# New Tubes for Vintage Wrist Rocket, needed!



## kenner (Dec 29, 2021)

Hi All!

My Wrist rocket is from the early 1970s; it could even be my original, from ~ 1960... It has the alum. forks and plastic pouch inserts. I used to use surgical tubing from the drug store. I'm now 65yrs old and the technology has left me in the geologic dust.

I've looked through a lot of diff bands and tubes and have NO clue as to what I should be looking for, for replacements and I'd like some suggestions/recommendations.

I don't know exactly where it is, right now, so I can't get a diam. on the frame, but it's NOT skinny and there never were any tips on the forks.

Thanks your your help!
Ken


----------



## Slingshooter01 (Oct 21, 2021)

You could try flat bands If they don't work you could Small tubes. the tubes you get from Walmart nowadays aren't very good


----------



## treefork (Feb 1, 2010)

Welcome to the forum . The stock bands aren't so good anyway . Mount a set of flat bands for ease of shooting and improved accuracy and power . Here is how .


----------



## kenner (Dec 29, 2021)

Thanks!! Can you recommend a best brand??


----------



## S.S. sLinGeR (Oct 17, 2013)

Welcome! You can use all different tubes and flatlands. Depending on the ammo weight your using. You can Also carve one from tree and cut cards too! Welcome to The aDiCicTiOn of shooters.


----------



## kenner (Dec 29, 2021)

Thank you!


----------



## KawKan (May 11, 2013)

Welcome to the Forum!
All of us have favorite latex setups, but most flatbands will perform well if they match the ammo you are using. 
Scroll down on this page for some pretty reliable guidance on matching bands and ammo if you are drawing to an anchor on your face (mouth, cheekbone, or ear, for example). 








Standard Flat Bands (7/16") | SimpleShot Slingshot Bands


Standard Flat Bands from SimpleShot Rubber Slingshot Bands - Made with SimpleShot Premium Latex. Not just a compromise, but an entirely new formulation of latex made specifically for SimpleShot, specifically for slingshot performance! Standard Band Size = 7/16" - 18mm x 22mm - 0.7mm thick...




simple-shot.com




If you are interested in pinching pennies, you can probably shoot 3/8-inch steel bearings or the Daisy Tracers (white 1/2-inch marbles) for a year or more with these bands.

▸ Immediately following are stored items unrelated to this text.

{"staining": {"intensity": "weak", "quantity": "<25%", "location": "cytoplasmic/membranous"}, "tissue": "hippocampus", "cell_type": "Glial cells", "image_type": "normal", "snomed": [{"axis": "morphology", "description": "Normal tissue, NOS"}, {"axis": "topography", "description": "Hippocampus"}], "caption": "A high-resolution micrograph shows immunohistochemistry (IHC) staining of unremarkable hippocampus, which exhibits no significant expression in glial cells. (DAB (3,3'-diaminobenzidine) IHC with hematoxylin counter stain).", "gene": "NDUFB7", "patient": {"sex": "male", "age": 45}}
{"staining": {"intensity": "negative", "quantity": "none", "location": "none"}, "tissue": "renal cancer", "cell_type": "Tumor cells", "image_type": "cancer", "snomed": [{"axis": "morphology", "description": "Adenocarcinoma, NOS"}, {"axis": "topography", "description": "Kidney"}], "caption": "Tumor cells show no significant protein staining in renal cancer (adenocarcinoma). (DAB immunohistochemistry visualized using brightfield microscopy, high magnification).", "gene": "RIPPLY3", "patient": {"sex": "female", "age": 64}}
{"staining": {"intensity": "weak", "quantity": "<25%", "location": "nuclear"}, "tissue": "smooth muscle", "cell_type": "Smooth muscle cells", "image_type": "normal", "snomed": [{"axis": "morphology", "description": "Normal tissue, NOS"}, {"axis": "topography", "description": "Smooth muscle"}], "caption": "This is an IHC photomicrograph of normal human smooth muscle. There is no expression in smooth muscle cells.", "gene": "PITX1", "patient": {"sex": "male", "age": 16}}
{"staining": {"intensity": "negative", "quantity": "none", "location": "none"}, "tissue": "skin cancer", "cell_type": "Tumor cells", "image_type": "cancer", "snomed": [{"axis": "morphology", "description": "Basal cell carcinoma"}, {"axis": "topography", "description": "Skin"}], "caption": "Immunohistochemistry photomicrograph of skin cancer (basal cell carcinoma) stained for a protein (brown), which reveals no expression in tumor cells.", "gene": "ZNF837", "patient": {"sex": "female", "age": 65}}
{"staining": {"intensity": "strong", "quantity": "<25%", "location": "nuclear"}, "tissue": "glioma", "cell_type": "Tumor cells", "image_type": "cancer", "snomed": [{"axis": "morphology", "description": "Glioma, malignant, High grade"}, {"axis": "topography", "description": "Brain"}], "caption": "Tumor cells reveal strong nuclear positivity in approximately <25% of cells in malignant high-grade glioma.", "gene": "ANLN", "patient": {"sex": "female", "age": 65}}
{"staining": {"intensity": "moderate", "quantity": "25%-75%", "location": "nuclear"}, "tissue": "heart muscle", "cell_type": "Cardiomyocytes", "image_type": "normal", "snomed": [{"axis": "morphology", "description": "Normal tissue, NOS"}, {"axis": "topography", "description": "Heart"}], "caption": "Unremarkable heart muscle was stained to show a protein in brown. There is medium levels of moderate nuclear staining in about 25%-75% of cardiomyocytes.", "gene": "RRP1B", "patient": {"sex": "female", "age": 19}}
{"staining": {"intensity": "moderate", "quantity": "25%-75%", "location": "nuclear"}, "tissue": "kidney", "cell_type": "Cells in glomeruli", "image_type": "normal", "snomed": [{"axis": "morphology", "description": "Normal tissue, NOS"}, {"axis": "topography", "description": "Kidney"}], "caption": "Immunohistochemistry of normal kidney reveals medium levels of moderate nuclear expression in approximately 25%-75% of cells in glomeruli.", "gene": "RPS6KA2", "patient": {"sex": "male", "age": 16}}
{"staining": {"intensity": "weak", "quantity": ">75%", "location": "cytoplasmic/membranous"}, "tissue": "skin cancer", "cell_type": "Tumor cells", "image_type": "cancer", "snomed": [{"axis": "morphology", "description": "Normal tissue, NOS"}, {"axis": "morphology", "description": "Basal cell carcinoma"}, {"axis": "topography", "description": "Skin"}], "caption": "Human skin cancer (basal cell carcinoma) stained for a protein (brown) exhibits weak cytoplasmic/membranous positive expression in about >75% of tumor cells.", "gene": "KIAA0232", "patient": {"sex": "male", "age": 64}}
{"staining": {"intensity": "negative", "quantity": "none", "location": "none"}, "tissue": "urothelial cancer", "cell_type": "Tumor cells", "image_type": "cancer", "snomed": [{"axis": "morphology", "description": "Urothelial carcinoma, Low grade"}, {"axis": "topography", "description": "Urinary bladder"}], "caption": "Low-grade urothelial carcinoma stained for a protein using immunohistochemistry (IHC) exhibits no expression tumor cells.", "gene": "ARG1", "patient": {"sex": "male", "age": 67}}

16pcs 0.75mm Slingshot Rubber Bands Replacement Flat Hunting Catapult Elastic Bungee Outdoor Shooting Game (Orange) : Sports & Outdoors


16pcs 0.75mm Slingshot Rubber Bands Replacement Flat Hunting Catapult Elastic Bungee Outdoor Shooting Game (Orange) : Sports & Outdoors



www.amazon.com




Notice that these come with a large (by Chinese production standards) pouch - which may seem tiny compared to the wrist rocket pouches, but they are really big enough.


----------